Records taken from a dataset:
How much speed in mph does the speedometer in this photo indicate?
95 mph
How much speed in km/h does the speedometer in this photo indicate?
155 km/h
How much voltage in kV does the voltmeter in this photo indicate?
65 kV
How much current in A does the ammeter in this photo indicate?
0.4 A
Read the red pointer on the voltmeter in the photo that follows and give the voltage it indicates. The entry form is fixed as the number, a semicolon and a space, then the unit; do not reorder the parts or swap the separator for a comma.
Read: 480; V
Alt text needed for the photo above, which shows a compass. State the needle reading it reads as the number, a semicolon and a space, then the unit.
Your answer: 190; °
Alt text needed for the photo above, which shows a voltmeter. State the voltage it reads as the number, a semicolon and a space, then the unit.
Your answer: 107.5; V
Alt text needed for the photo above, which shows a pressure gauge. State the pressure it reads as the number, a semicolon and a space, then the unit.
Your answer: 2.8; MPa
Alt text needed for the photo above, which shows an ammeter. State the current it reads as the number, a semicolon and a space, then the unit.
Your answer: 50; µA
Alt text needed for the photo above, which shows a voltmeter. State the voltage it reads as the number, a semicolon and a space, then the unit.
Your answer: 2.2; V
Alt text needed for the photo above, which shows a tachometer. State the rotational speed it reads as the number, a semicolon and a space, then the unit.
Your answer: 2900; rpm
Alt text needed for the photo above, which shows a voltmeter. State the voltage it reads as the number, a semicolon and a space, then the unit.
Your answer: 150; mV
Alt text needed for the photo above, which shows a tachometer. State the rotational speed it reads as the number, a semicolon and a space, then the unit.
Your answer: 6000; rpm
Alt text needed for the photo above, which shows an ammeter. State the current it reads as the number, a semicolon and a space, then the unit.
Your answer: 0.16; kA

◆ Description of the task
How many lines of the data above contain the string "this", matching case exactly? Reply with the number alone.

◆ Your solution
4